◆ Parts of the exercise ◆
**A)** In the passage on the film Lost River, reproduce the part that opens with the words containing "Principal photography began" and closes with "marked for violence.".
**B)** Using the passage on the film Lost River, decide whether each statement agrees with it, answering yes or no and quoting the words that settle it: (i) Principal photography took place in Detroit starting on May 6, 2013. (ii) Billy and Bones share a close emotional bond. (iii) The film premiered in the Directors' Fortnight section at Cannes.
**C)** Write the next part of the Lost River film summary, picking up after its final sentence.

2014 American fantasy thriller film by Ryan Gosling

Lost River is a 2014 American fantasy thriller film written, co-produced, and directed by Ryan Gosling, in his feature directorial debut. The film stars Christina Hendricks, Saoirse Ronan, Iain De Caestecker, Matt Smith, Ben Mendelsohn, Barbara Steele, and Eva Mendes (in her final film role).

Principal photography began in Detroit on May 6, 2013. The film premiered in competition in the Un Certain Regard section of the 2014 Cannes Film Festival, and was released in the United States on April 10, 2015.

==Plot==
Single mother Billy lives in a rapidly declining and crumbling Detroit neighborhood with her two sons: teenager "Bones" and toddler Franky. While Franky is adored by both, Billy and Bones are emotionally distant from each other.

Bones spends his time salvaging copper piping from local abandoned buildings to buy needed parts for his car, while avoiding the vicious and sadistic Bully. Bully is monopolizing all copper recycling in the area via intimidation and violence. When Bully catches Bones in his territory, Bones abandons his finds and flees. Later, Bones reclaims his duffle bag of copper and escapes Bully and his toady, but is now marked for violence.

Extracted records
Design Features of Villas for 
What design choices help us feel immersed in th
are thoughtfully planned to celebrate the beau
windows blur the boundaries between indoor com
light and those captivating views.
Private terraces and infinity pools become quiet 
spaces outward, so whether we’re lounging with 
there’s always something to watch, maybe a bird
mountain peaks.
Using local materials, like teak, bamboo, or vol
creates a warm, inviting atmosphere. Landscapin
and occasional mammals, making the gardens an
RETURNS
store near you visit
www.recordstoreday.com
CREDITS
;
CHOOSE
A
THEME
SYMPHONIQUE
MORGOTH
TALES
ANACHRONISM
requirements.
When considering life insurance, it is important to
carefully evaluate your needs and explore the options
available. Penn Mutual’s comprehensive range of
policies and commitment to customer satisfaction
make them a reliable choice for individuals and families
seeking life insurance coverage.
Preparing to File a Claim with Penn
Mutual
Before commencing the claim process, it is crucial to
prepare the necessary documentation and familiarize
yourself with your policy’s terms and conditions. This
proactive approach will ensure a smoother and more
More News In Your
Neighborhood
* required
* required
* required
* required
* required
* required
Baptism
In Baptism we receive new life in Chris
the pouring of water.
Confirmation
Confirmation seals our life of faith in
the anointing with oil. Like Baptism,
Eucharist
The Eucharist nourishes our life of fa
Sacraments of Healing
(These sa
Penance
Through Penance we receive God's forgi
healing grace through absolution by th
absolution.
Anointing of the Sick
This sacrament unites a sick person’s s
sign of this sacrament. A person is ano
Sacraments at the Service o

...

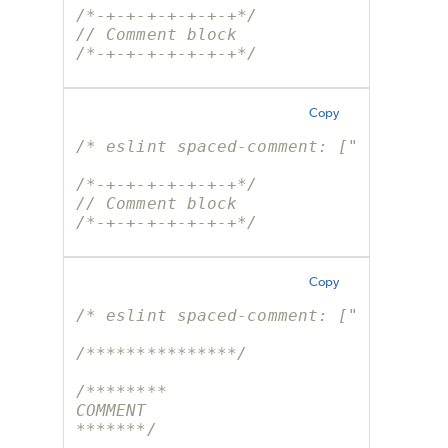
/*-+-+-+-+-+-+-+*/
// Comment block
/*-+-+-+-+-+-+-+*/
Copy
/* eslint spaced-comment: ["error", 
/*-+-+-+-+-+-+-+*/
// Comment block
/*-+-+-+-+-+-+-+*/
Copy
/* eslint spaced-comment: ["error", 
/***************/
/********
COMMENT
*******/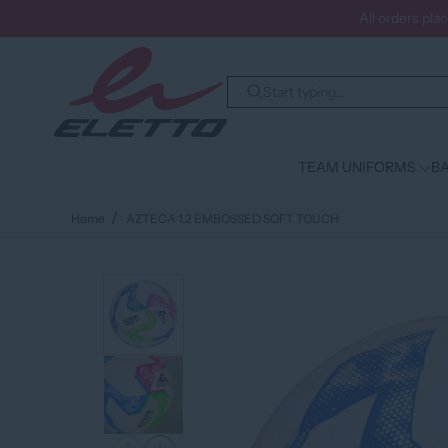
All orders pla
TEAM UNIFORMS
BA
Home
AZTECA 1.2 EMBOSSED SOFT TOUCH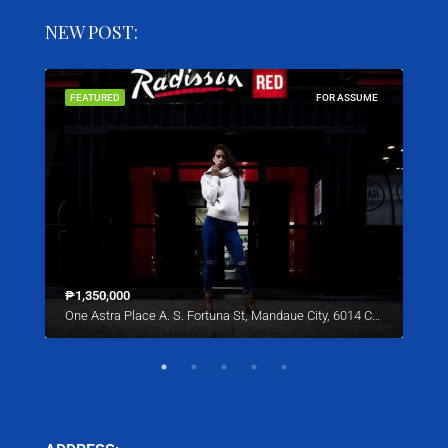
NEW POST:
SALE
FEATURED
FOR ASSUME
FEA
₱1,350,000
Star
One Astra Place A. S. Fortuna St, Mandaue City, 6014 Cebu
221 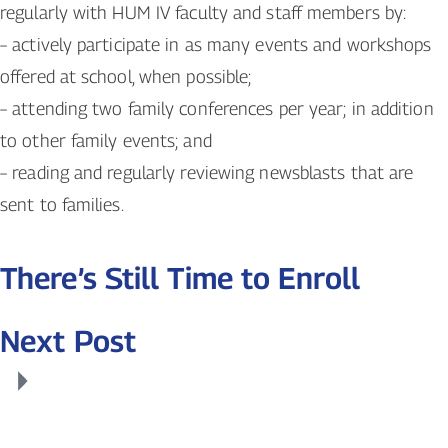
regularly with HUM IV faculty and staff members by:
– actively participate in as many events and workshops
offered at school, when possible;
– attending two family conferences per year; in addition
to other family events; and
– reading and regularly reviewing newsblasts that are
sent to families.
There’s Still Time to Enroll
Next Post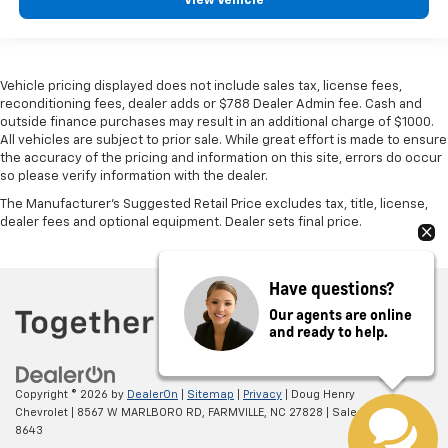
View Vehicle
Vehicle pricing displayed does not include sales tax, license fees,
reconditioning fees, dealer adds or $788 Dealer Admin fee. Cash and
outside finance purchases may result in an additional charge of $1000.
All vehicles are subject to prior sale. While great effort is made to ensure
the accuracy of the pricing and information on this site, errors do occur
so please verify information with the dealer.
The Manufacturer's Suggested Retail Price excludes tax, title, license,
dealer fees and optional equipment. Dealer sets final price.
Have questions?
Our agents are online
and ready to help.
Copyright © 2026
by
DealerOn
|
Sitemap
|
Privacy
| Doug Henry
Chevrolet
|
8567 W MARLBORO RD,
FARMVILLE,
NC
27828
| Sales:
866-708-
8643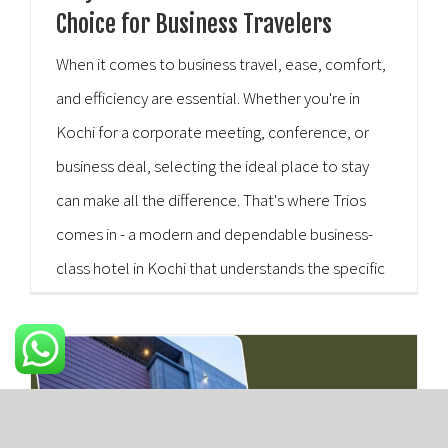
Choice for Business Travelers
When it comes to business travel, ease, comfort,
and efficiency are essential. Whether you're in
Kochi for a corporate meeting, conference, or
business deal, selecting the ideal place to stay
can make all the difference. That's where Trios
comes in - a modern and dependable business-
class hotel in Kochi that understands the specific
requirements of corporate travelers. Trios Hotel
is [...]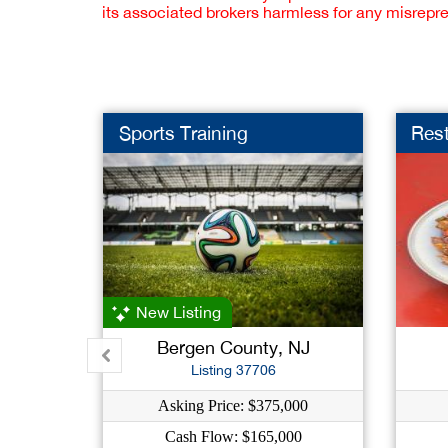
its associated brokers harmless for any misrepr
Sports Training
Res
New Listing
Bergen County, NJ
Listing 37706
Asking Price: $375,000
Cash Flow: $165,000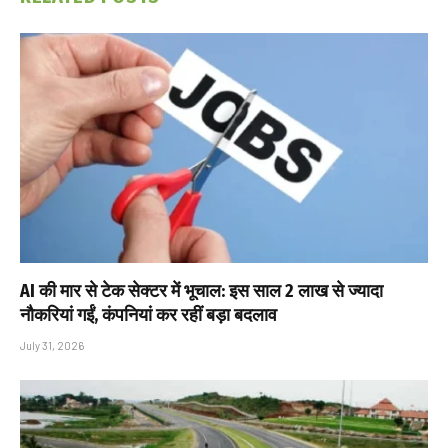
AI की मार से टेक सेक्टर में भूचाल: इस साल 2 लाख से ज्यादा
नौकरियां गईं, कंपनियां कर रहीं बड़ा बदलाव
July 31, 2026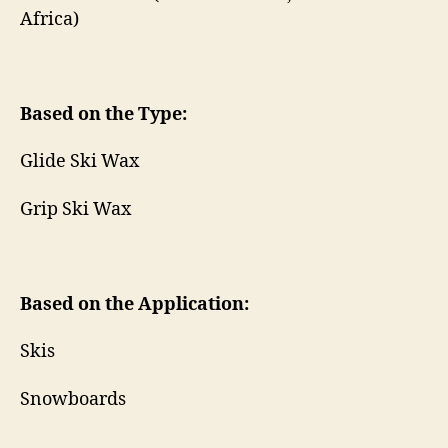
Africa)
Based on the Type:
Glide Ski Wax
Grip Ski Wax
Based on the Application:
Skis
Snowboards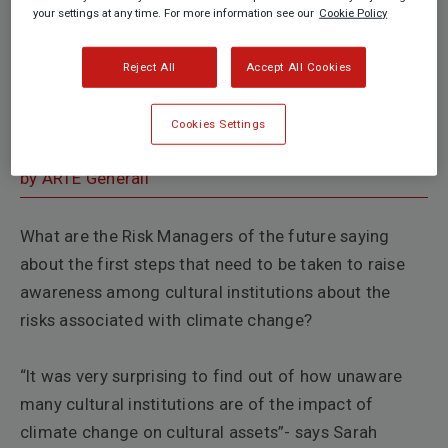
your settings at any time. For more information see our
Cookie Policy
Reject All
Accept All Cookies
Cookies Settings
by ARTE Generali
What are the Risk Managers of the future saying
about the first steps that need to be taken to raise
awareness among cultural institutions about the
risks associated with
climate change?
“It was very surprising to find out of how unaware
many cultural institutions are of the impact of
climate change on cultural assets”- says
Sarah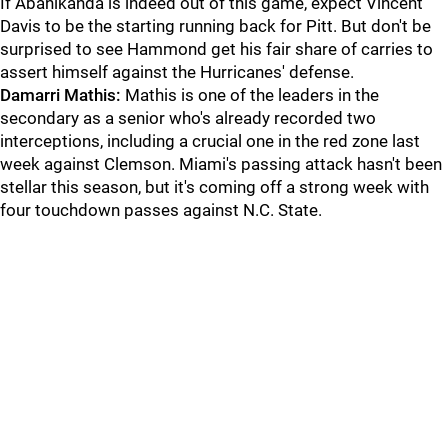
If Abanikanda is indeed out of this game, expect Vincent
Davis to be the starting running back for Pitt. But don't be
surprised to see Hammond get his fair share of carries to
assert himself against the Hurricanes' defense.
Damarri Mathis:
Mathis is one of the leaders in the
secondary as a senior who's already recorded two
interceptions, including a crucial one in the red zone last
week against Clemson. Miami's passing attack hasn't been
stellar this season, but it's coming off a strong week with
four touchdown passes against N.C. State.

◆ Answers to the tasks ◆
**A)**
Principal photography began in Detroit on May 6, 2013. The film premiered in competition in the Un Certain Regard section of the 2014 Cannes Film Festival, and was released in the United States on April 10, 2015.

==Plot==
Single mother Billy lives in a rapidly declining and crumbling Detroit neighborhood with her two sons: teenager "Bones" and toddler Franky. While Franky is adored by both, Billy and Bones are emotionally distant from each other.

Bones spends his time salvaging copper piping from local abandoned buildings to buy needed parts for his car, while avoiding the vicious and sadistic Bully. Bully is monopolizing all copper recycling in the area via intimidation and violence. When Bully catches Bones in his territory, Bones abandons his finds and flees. Later, Bones reclaims his duffle bag of copper and escapes Bully and his toady, but is now marked for violence.

**B)**
(i) Yes: "Principal photography began in Detroit on May 6, 2013."
(ii) No: "Billy and Bones are emotionally distant from each other."
(iii) No: "The film premiered in competition in the Un Certain Regard section of the 2014 Cannes Film Festival"

**C)**
Meanwhile, his desperate mother Billy meets with the new mortgage banker, Dave, regarding the overdue predatory loan on her dilapidated and almost worthless family home. Unemployed, Dave offers Billy a mysterious job, without explaining its nature, only alluding to her physical beauty.

A demolition crew begins tearing down the vacant houses in the neighborhood. Along with Bones, Billy, and Franky, three of the few remaining residents are Rat, her grandmother, and her pet rat, Nick. Rat's catatonic grandmother repeatedly watches her old wedding video, mourning her husband, who died while constructing the local reservoir dam decades ago.

Bones discovers an overgrown road that leads under the lake. From Rat, he learns there was once a town and prehistoric dinosaur park where the reservoir now sits. Rat believes they must bring a "beast" from the underwater town to break the "curse" plaguing their neighborhood.

Dave's job offer leads Billy to a cabaret that Dave owns. Driven there by a friendly cabbie, she meets Cat, who does a theatrical gore show. The show's appeal is a theatrical, gory "murder", where Cat is stabbed or bludgeoned repeatedly, "spraying blood" into the captivated and delighted audience. Later, backstage, Cat shows Billy around and discusses potential cabaret skills and acts for her.

Rat invites Bones to go dancing at an abandoned high school and implies they would leave town together if necessary. Later, in a gas station convenience store, they are almost cornered by Bully and Face. Bones hides from them, and Rat accepts a ride home from Bully and Face, who later beheads her pet Nick, for aiding Bones's escape.

Billy must take Franky to work with her because Bones is out with Rat. For her gore performance, she "cuts off" her facial skin, which excites the audience and draws great applause. Billy later sits with Dave, the cabaret's host, who performs a song. He drives her and Franky home, and clearly declares his sexual desires for Billy.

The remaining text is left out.